Handels- & Beschaffungsausblick
- Europäische und US-Käufer: Erwägen Sie, mittelfristige Absicherungen für die Bedürfnisse im 3. und 4. Quartal zu den aktuellen indischen roten Mace-Niveaus vorzunehmen, die jetzt einen klaren Rabatt zu den Hochs zu Saisonbeginn bieten. Konzentrieren Sie sich auf Qualität und Herkunft, um konsistente aromatische Profile zu sichern.

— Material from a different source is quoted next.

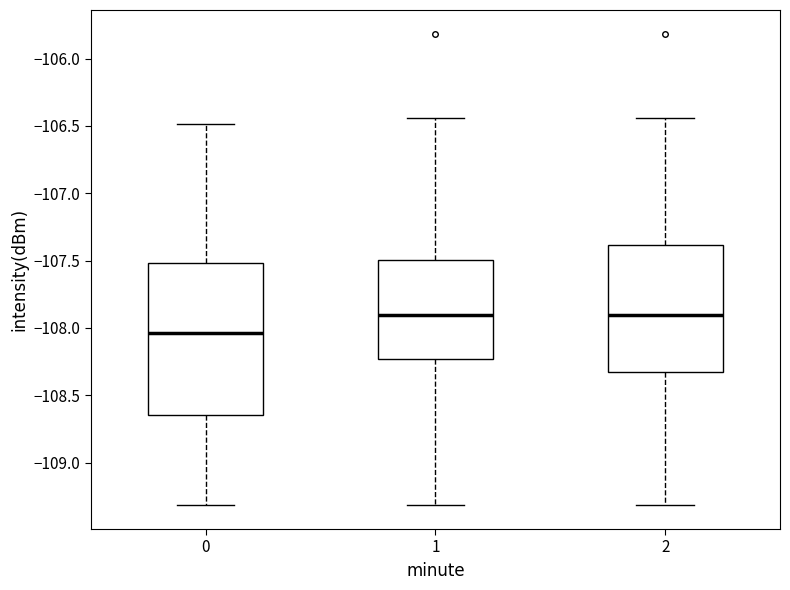

Where does the upper whisker of the box at x = 1 end on the y-axis? The values are not printed on the chart, so give them approximately, as read against the axis.

-106.45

- Indische Verarbeiter und Mischer: Nutzen Sie die aktuelle Korrektur, um grundlegende Anforderungen zu sichern, vermeiden Sie jedoch aggressives Vorlager bis die Preisdynamik einen klaren Boden signalisiert. Staffelkäufe, um von weiterer kurzfristiger Weichheit zu profitieren.
- Ursprungs-Lagerhalter und Exporteure: Neue langfristige Positionen sollten vorsichtig und vorzugsweise näher am unteren Ende der Spanne von 23–25 $/kg aufgebaut werden. Priorisieren Sie Verträge mit verbindlicher Exportablehnung, um die Exposition gegenüber weiteren lokalen Preiserosionen zu reduzieren.
3-Tage Richtungssicht (Indikativ)
- Indien (Cochin, roter Mace): Leicht abwärts/seitwärts Bias, da Ankünfte fortgesetzt werden; Handel meist im unteren Teil des jüngsten Bereichs.
- Indien (Neu-Delhi, organischer brauner Mace FOB): Weitgehend stabil um 30 €/kg, mit nur moderaten Anpassungen von Woche zu Woche, die aufgrund der Nischen-Positionierung und des Mehrwerts zu erwarten sind.
- Exportparität (an die EU, CFR Haupthäfen): Leicht weichere Angebote möglich, da indische Verkäufer um begrenzte Spotnachfrage konkurrieren; Fracht- und Versicherungskosten bleiben ein sekundärer, aber handhabbarer Faktor.